As for where you should put your money, he has some suggestions:
Rosenberg noted some investments that may be good bets, given the profound influences from the COVID-19 pandemic on the way we live and how we conduct ourselves in our personal and commercial lives. “For example, working from home is certainly going to be a more dominant force, with obvious negative implications for commercial real estate, but positive implications for internet infrastructure, hardware and video conferencing,” he said. “There's going to be a sharp reduction in travel to work, travel in general, that means fewer cars on the road, so all the ESG reasons to avoid energy before will now be accentuated. And nothing here is very good news for the auto sector, not to mention office REITs. But they're going to be bullish themes that emerge from this too, as I've outlined. We're going into an era of elevated personal savings rates where people are going to focus on what they need, not what they want.”
Your best bet, he concludes, is to buy gold:
One of Rosenberg’s key investment themes is to invest in physical gold, which he says is a very good hedge against the instability that would be brought on by the extremes of deflation and inflation. “If there is deflation and interest rates remain low or go negative, the opportunity cost of holding gold is nil.

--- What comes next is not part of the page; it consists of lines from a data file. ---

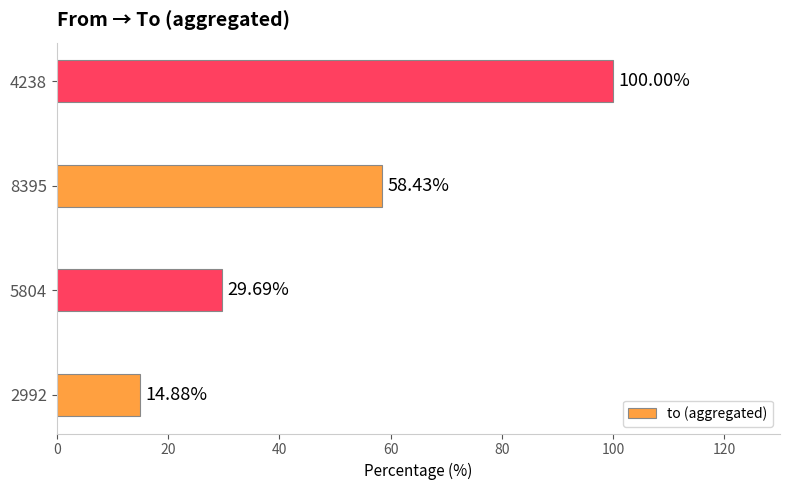

List the labels in order of value, largest first.

4238, 8395, 5804, 2992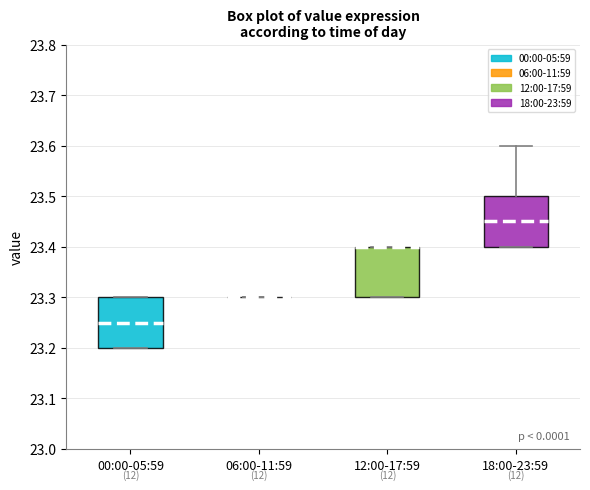

Reading left to right, read every box against the y-axis: the position of its median line, the range the box covers, and the ends of its whiskers. The values are not printed on the chart, so give them approximately, as read against the axis.

00:00-05:59: median 23.25, box 23.20 to 23.30, whiskers 23.20 to 23.30
06:00-11:59: box collapsed to a line at 23.30, whiskers 23.30 to 23.30
12:00-17:59: median 23.40 (drawn on the box's upper edge), box 23.30 to 23.40, whiskers 23.30 to 23.40
18:00-23:59: median 23.45, box 23.40 to 23.50, whiskers 23.40 to 23.60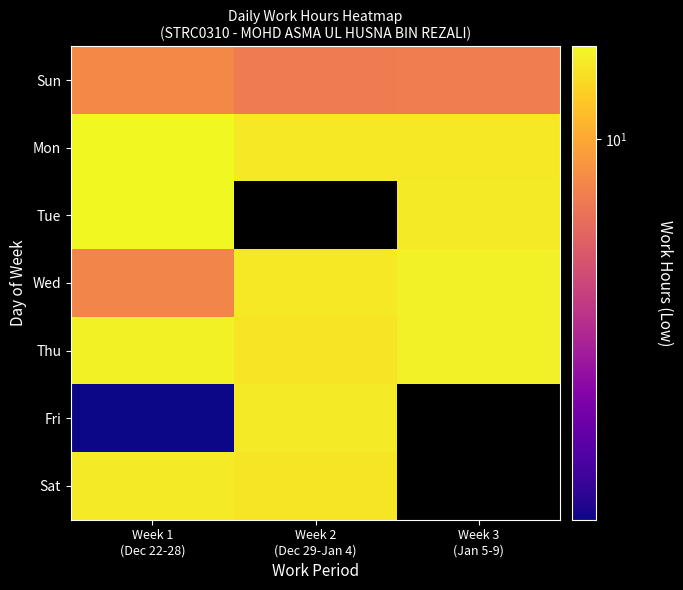

List the series in order of their peak value, lowest first.

Sun, Fri, Sat, Wed, Thu, Mon, Tue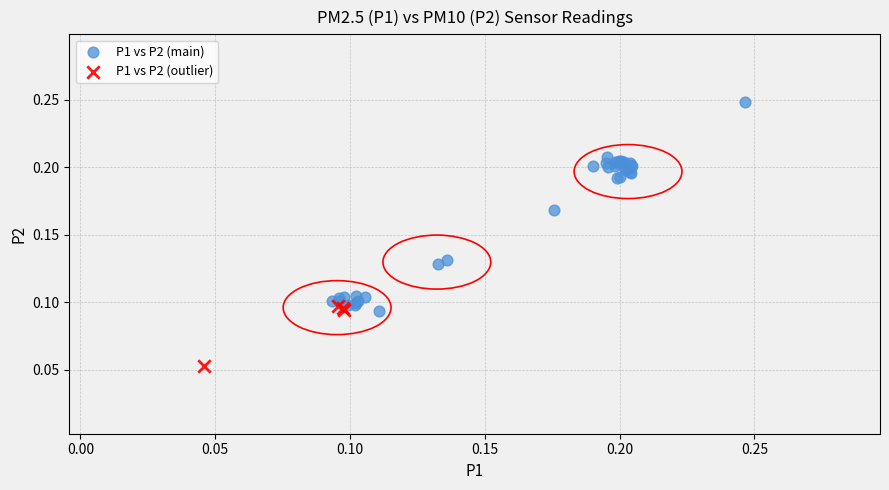

Which series contains the lowest Y value?

P1 vs P2 (outlier)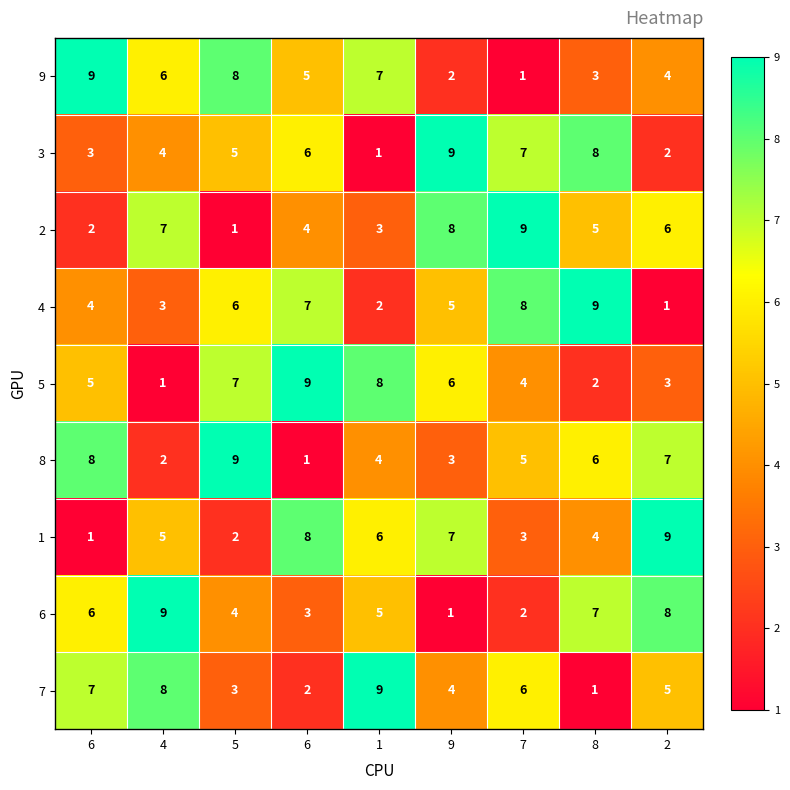

What is the total value across all series at 2?

45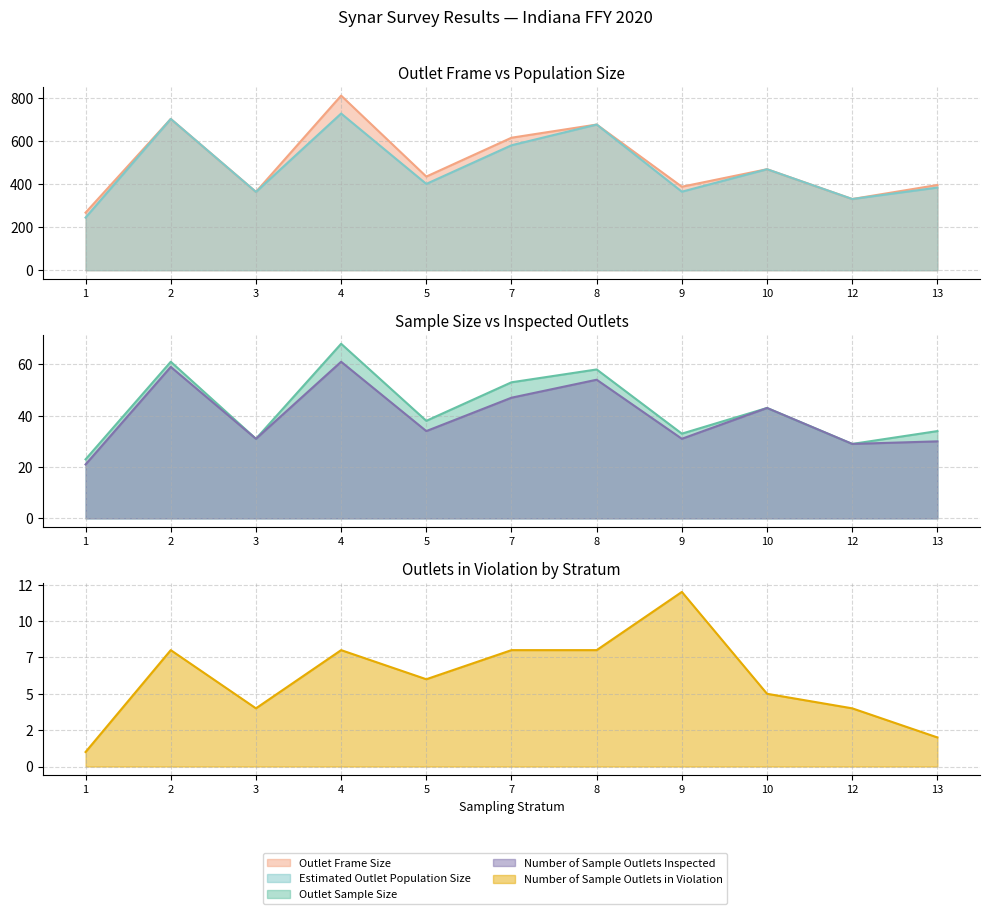

Reading left to right, list all the values displayed in this chart.

Outlet Frame Size: 1=267	2=701	3=363	4=809	5=434	7=614	8=675	9=387	10=468	12=330	13=395
Estimated Outlet Population Size: 1=244	2=701	3=363	4=726	5=400	7=579	8=675	9=364	10=468	12=330	13=383
Outlet Sample Size: 1=23	2=61	3=31	4=68	5=38	7=53	8=58	9=33	10=43	12=29	13=34
Number of Sample Outlets Inspected: 1=21	2=59	3=31	4=61	5=34	7=47	8=54	9=31	10=43	12=29	13=30
Number of Sample Outlets in Violation: 1=1	2=8	3=4	4=8	5=6	7=8	8=8	9=12	10=5	12=4	13=2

Then if there’s inflation, gold will do well as a store of value.”
He argued a strong case can be made over three or five years that stagflation will emerge as a secular theme coming from the pandemic crisis, once demand stabilizes. “Which means dusting off the 1970s playbook might not be a bad thing to thing to at least to start to think about. Either way, physical gold comes out a winner.”
5 comments:
"This assumes that Congress will never get its act together to launch an infrastructure building program. One suspects that Democrats will do everything in their power to forestall such an eventuality:..." Nailed it, you have! The Dems hate, Hate, HATE those who are NOT Dems.
"There's going to be a sharp reduction in travel to work, travel in general, that means fewer cars on the road, so all the ESG reasons to avoid energy before will now be accentuated."
Way oversimplified...energy isn't just oil, it is also consumed in the form of electricity, and an increasing % of electricity is made from natural gas. Nat gas isn't as easy to transport across oceans as oil is, but LNG ships and converters do make it possible, and emerging economies that need electricity find nat gas attractive...considerably less actual pollution than coal, for one thing.
The relationship between oil & nat gas is complex; a lot of gas comes from wells that also produce oil...so when wells are shut because oil prices are low, that acts to restrict supply of nat gas, and guess what that does to the prices?
I agree with David. What I want to know if how many forecasters and experts have blind spots about the reality of energy, especially carbon-based energy, because of the blinders that come with their economic and political class. In those circles, renewables are very close to being their theology.
Bearish sentiment often precedes a bull market. When everyone else is selling that is usually the time to buy.
Just my two cents but I wouldn't count out commercial real estate. Just because everyone discovered Zoom doesn't make it the all out winner. Personally, I have had just about enough of Zoom meetings. I would short the stock. We were forced into using it but you won't see a lot of Zoom fan clubs in the coming days.
Apple just completed building a $1 Billion dollar complex in Cupertino and they are going to say, hey, let's scuttle it and everyone work in their jammies? Nah.